Is it legal to sell microgreens in GA?
Yes. In most of Georgia, microgreens fall under the state's cottage food law for direct-to-consumer retail at farmers markets and to private customers. Restaurant wholesale typically requires a basic food handler permit. Verify with the Georgia Department of Agriculture before you sign a wholesale contract.
What microgreens sell best in Grantville?
Sunflower, pea shoots, and radish are the three highest-volume sellers in nearly every U.S. city, including Grantville. Broccoli is the highest-margin variety because of its sulforaphane reputation with health-focused buyers. Specialty varieties like amaranth and shiso command premium pricing from chef-driven restaurants.
How much space do I need to grow microgreens in Grantville?
A 10 by 10 foot room with two shelving units holds 60 to 80 active trays, which is enough to produce $3,000 to $5,000 per month. A basement, garage corner, spare bedroom, or sunroom all work in Grantville's climate. Vertical shelving is the fastest path to higher revenue per square foot.
What is the best app for tracking microgreen production in Grantville?
Grown Like A Pro is the operating system used by working microgreen farms in Grantville. It handles seed density math, watering schedules, harvest timing, inventory, customer orders, and the financial side. Free 30-day trial with no credit card.
How long does it take to learn to grow microgreens commercially?
Most growers in Grantville are selling their first trays within 30 days of starting. Commercial proficiency, meaning you can run 50-plus trays per week without losing crops to mold or under-seeding, takes 60 to 90 days. The seed density and watering math is the single biggest predictor of how fast you get there.
Do I need a license to sell microgreens in Grantville?
For farmers market and direct-to-consumer sales in Grantville, most growers operate under Georgia's cottage food law with no special license.
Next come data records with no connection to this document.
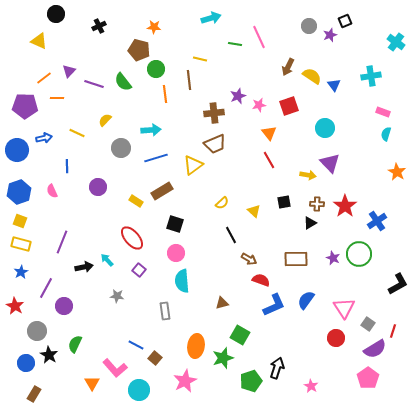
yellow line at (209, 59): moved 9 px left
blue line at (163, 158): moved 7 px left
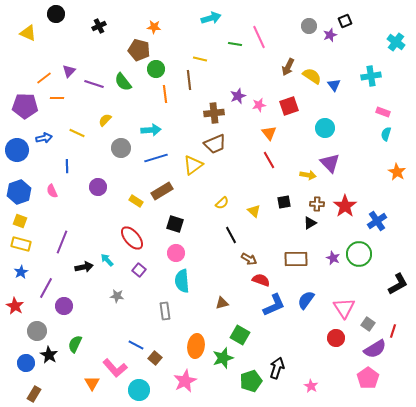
yellow triangle at (39, 41): moved 11 px left, 8 px up
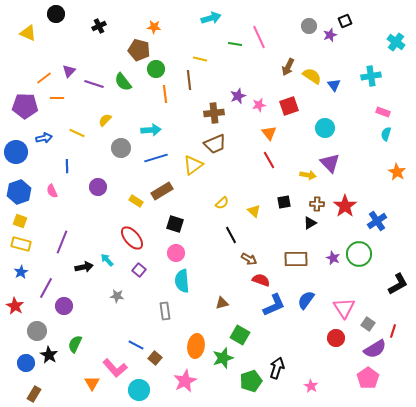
blue circle at (17, 150): moved 1 px left, 2 px down
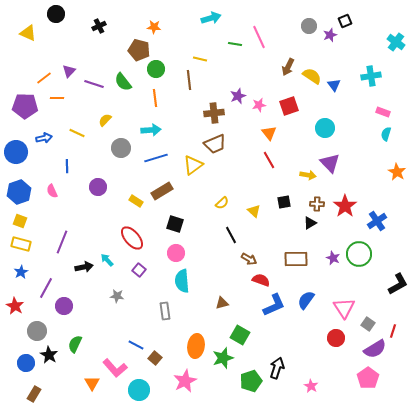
orange line at (165, 94): moved 10 px left, 4 px down
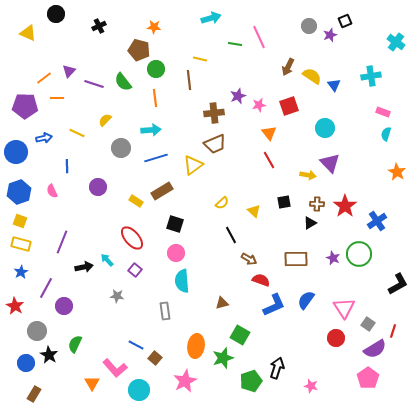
purple square at (139, 270): moved 4 px left
pink star at (311, 386): rotated 16 degrees counterclockwise
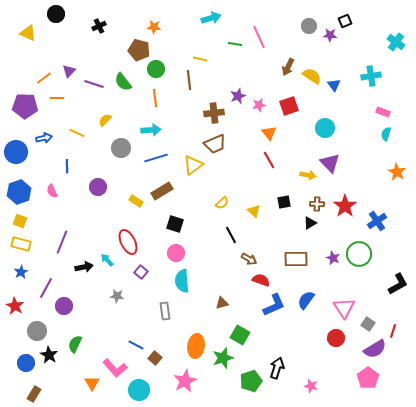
purple star at (330, 35): rotated 24 degrees clockwise
red ellipse at (132, 238): moved 4 px left, 4 px down; rotated 15 degrees clockwise
purple square at (135, 270): moved 6 px right, 2 px down
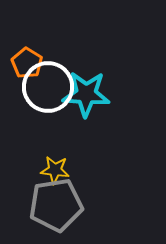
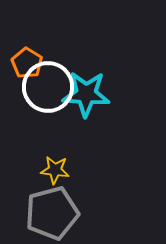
gray pentagon: moved 4 px left, 8 px down; rotated 6 degrees counterclockwise
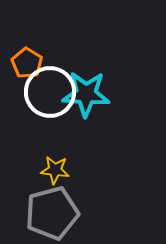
white circle: moved 2 px right, 5 px down
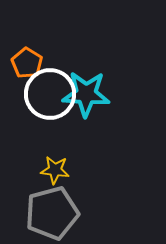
white circle: moved 2 px down
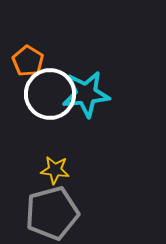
orange pentagon: moved 1 px right, 2 px up
cyan star: rotated 9 degrees counterclockwise
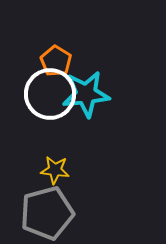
orange pentagon: moved 28 px right
gray pentagon: moved 5 px left
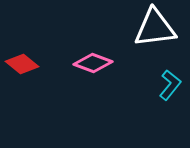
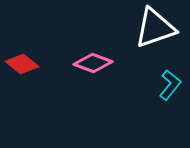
white triangle: rotated 12 degrees counterclockwise
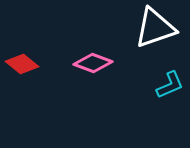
cyan L-shape: rotated 28 degrees clockwise
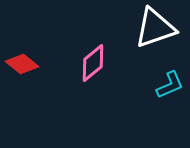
pink diamond: rotated 60 degrees counterclockwise
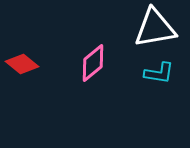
white triangle: rotated 9 degrees clockwise
cyan L-shape: moved 11 px left, 12 px up; rotated 32 degrees clockwise
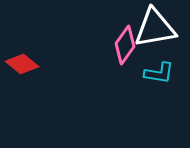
pink diamond: moved 32 px right, 18 px up; rotated 15 degrees counterclockwise
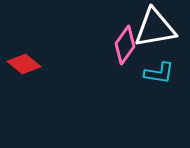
red diamond: moved 2 px right
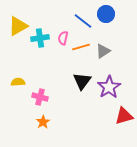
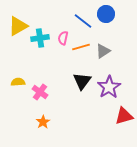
pink cross: moved 5 px up; rotated 21 degrees clockwise
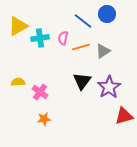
blue circle: moved 1 px right
orange star: moved 1 px right, 3 px up; rotated 24 degrees clockwise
For wholesale to restaurants and grocery stores, you typically need a basic food handler permit, a sales tax permit, and depending on volume, an inspection from your county health department.
How do I price microgreens to restaurants in Grantville?
Restaurant wholesale in Grantville runs $1.50 to $2.50 per ounce for standard varieties, $3 to $5 per ounce for specialty varieties like shiso, micro basil, or amaranth. Sell by the pound for repeat accounts. Local fresh commands a premium over the shipped-in product that most Grantville restaurants currently buy.

Related guides

Once you have the Grantville math in your head, the next read is the density chart that drives every tray you plant.